▶ _What you need to do_
Go through the records, and copy each line in which the string "comment" is present.

+++

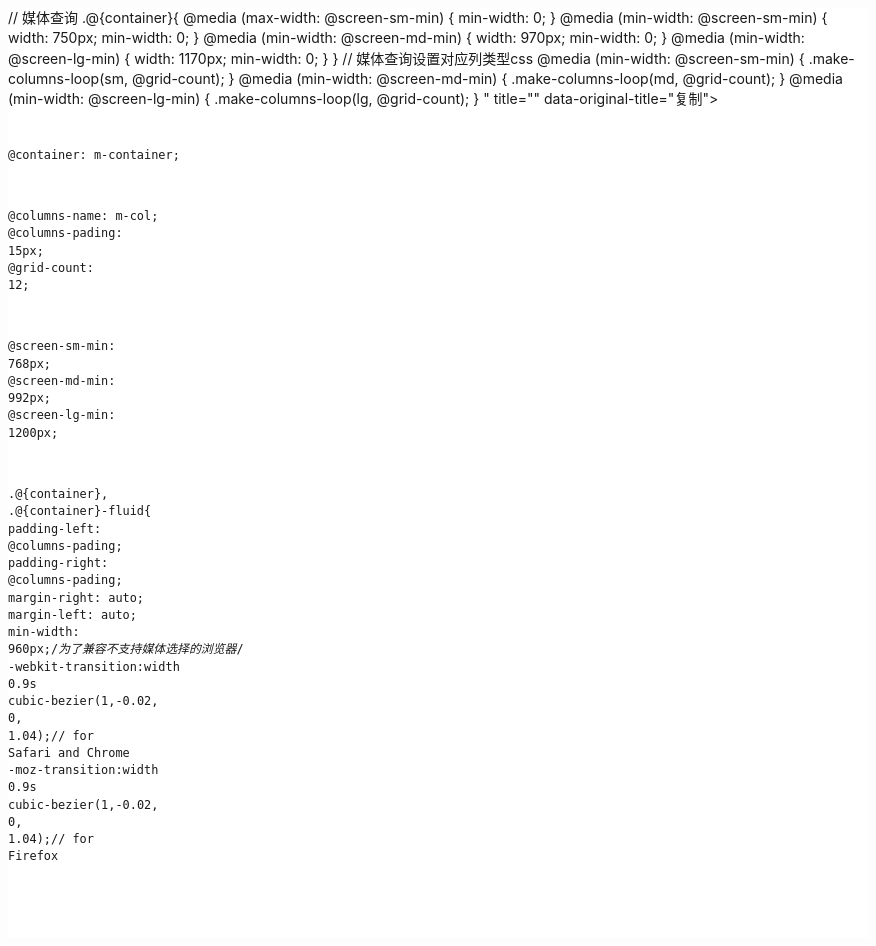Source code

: // 媒体查询
.@{container}{
    @media (max-width: @screen-sm-min) {
        min-width: 0;
    }
    @media (min-width: @screen-sm-min) {
        width: 750px;
        min-width: 0;
    }
    @media (min-width: @screen-md-min) {
        width: 970px;
        min-width: 0;
    }
    @media (min-width: @screen-lg-min) {
        width: 1170px;
        min-width: 0;
    }
}
// 媒体查询设置对应列类型css
@media (min-width: @screen-sm-min) {
    .make-columns-loop(sm, @grid-count);
}
@media (min-width: @screen-md-min) {
    .make-columns-loop(md, @grid-count);
}
@media (min-width: @screen-lg-min) {
    .make-columns-loop(lg, @grid-count);
}
" title="" data-original-title="复制"></span>
      <span type="button" class="saveToNote code-tool" data-toggle="tooltip" data-placement="top" title="" data-original-title="放进笔记"></span>
      </div>
      </div><pre class="less hljs"><code class="less">
<span class="hljs-variable">@container:</span> m-container;

<span class="hljs-variable">@columns-name:</span> m-col;
<span class="hljs-variable">@columns-pading:</span> <span class="hljs-number">15px</span>;
<span class="hljs-variable">@grid-count:</span> <span class="hljs-number">12</span>;

<span class="hljs-variable">@screen-sm-min:</span> <span class="hljs-number">768px</span>;
<span class="hljs-variable">@screen-md-min:</span> <span class="hljs-number">992px</span>;
<span class="hljs-variable">@screen-lg-min:</span> <span class="hljs-number">1200px</span>;

<span class="hljs-selector-class">.@{container}</span>,
<span class="hljs-selector-class">.@{container}</span><span class="hljs-selector-tag">-fluid</span>{
    <span class="hljs-attribute">padding-left</span>: <span class="hljs-variable">@columns-pading</span>;
    <span class="hljs-attribute">padding-right</span>: <span class="hljs-variable">@columns-pading</span>;
    <span class="hljs-attribute">margin-right</span>: auto;
    <span class="hljs-attribute">margin-left</span>: auto;
    <span class="hljs-attribute">min-width</span>: <span class="hljs-number">960px</span>;<span class="hljs-comment">/*为了兼容不支持媒体选择的浏览器*/</span>
    <span class="hljs-attribute">-webkit-transition</span>:width <span class="hljs-number">0.9s</span> cubic-bezier(<span class="hljs-number">1</span>,-<span class="hljs-number">0.02</span>, <span class="hljs-number">0</span>, <span class="hljs-number">1.04</span>);<span class="hljs-comment">// for Safari and Chrome</span>
    <span class="hljs-attribute">-moz-transition</span>:width <span class="hljs-number">0.9s</span> cubic-bezier(<span class="hljs-number">1</span>,-<span class="hljs-number">0.02</span>, <span class="hljs-number">0</span>, <span class="hljs-number">1.04</span>);<span class="hljs-comment">// for Firefox</span>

+++

▶ _Answer below_
    <span class="hljs-attribute">min-width</span>: <span class="hljs-number">960px</span>;<span class="hljs-comment">/*为了兼容不支持媒体选择的浏览器*/</span>
    <span class="hljs-attribute">-webkit-transition</span>:width <span class="hljs-number">0.9s</span> cubic-bezier(<span class="hljs-number">1</span>,-<span class="hljs-number">0.02</span>, <span class="hljs-number">0</span>, <span class="hljs-number">1.04</span>);<span class="hljs-comment">// for Safari and Chrome</span>
    <span class="hljs-attribute">-moz-transition</span>:width <span class="hljs-number">0.9s</span> cubic-bezier(<span class="hljs-number">1</span>,-<span class="hljs-number">0.02</span>, <span class="hljs-number">0</span>, <span class="hljs-number">1.04</span>);<span class="hljs-comment">// for Firefox</span>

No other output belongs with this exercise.